Principles

Nine principles we use as a filter when something has to be decided. They apply across any project, any vertical, any technology. If an option contradicts one of them, we hesitate.

1. Results over activity

We measure by impact, not by hours worked, lines of code written, or meetings attended. What counts is what changed: revenue increased, costs reduced, problem solved.

In practice:

  • We define clear outcomes before starting.
  • We ask "what did this achieve?", not "how long did this take?".
  • We celebrate results, not effort.

2. Build over consult

We prefer to execute over recommending. Anyone can give advice. We write the code, ship the product, and deliver the solution.

In practice:

  • We do not produce slide decks that end up in a folder.
  • If we spot a problem, we propose and build the fix.
  • Our deliverables are working software, not reports.

3. Repeat to scale

We document everything. If it works, we systematize it. If it repeats, we productize it. That is how we grow without burning out.

In practice:

  • Every process gets documented the second time around.
  • We build internal tooling to automate repetitive work.
  • Patterns from Solutions become products in Factory.

4. Ambition with patience

We want to be big. We want to build the LATAM equivalent of the great tech companies. But we know that gets built step by step, not overnight.

In practice:

  • We set ambitious long-term goals.
  • We break them down into achievable milestones.
  • We do not trade quality for speed.

5. Technology with purpose

We do not adopt technology because it is fashionable. Every tool, framework, or AI model has to solve a real problem. Technology is a means, not an end.

In practice:

  • Before adopting something, we ask what problem it solves.
  • We pick boring technology when it is the right choice.
  • We use AI where it adds value, not everywhere.

6. Own your work

Each person owns their deliverables end to end. No throwing code over the wall. No "that is not my job". If you build it, you support it.

In practice:

  • We do not split into "dev" and "ops" mindsets.
  • We follow up on work after we deliver it.
  • We fix our own bugs.

7. Transparency by default

We share information openly inside the team. No information hoarding, no politics, no hidden agendas. Trust is built through transparency.

In practice:

  • Decisions are documented with their rationale.
  • Feedback is direct and constructive.
  • We admit mistakes when we make them.

8. Simplicity wins

Simple solutions beat complex ones. Simple code beats clever code. Simple processes beat bureaucratic ones. When in doubt, simplify.

In practice:

  • We remove features more often than we add them.
  • We prefer clear over clever.
  • We ask "can this be simpler?" regularly.

9. AI-native by design

AI and automation are core tools at Dinnartec. They multiply our capacity, they do not decorate our marketing. We build assuming AI is available; we ship products where AI is part of the substrate, not an add-on.

In practice:

  • We use AI agents to write, review, and ship code.
  • We automate operational work that does not need a human.
  • We design products assuming AI is available, not optional.
  • We pick AI where it adds value, ignore it where it does not.

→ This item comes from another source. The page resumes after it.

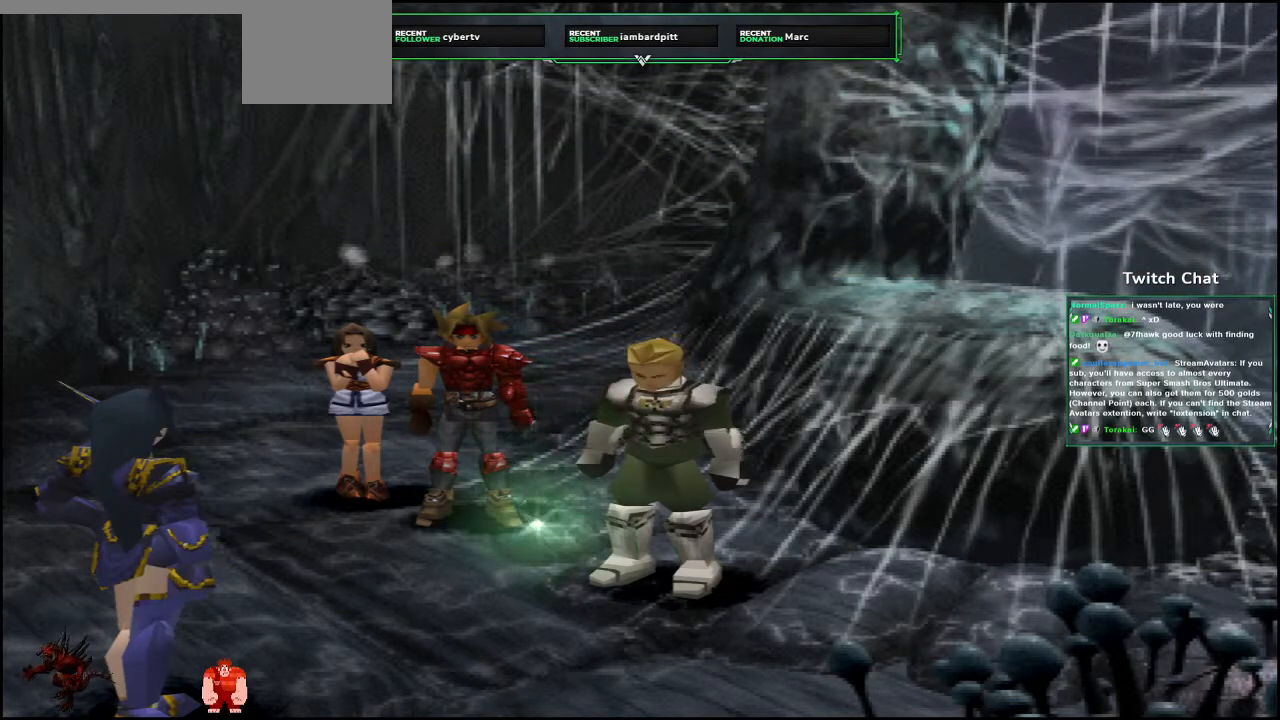
{"buttons": [], "left_stick": "center", "right_stick": "center", "events": []}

How we use these principles

These are not decorative posters. They serve to:

  1. Decide. When we are stuck, the principle that fits best breaks the tie.
  2. Give feedback. We reference principles when reviewing work.
  3. Resolve conflicts. Shared principles are common ground.
  4. Evaluate fit. New team members must resonate with this.

These principles evolve. If something stops serving us, we change it.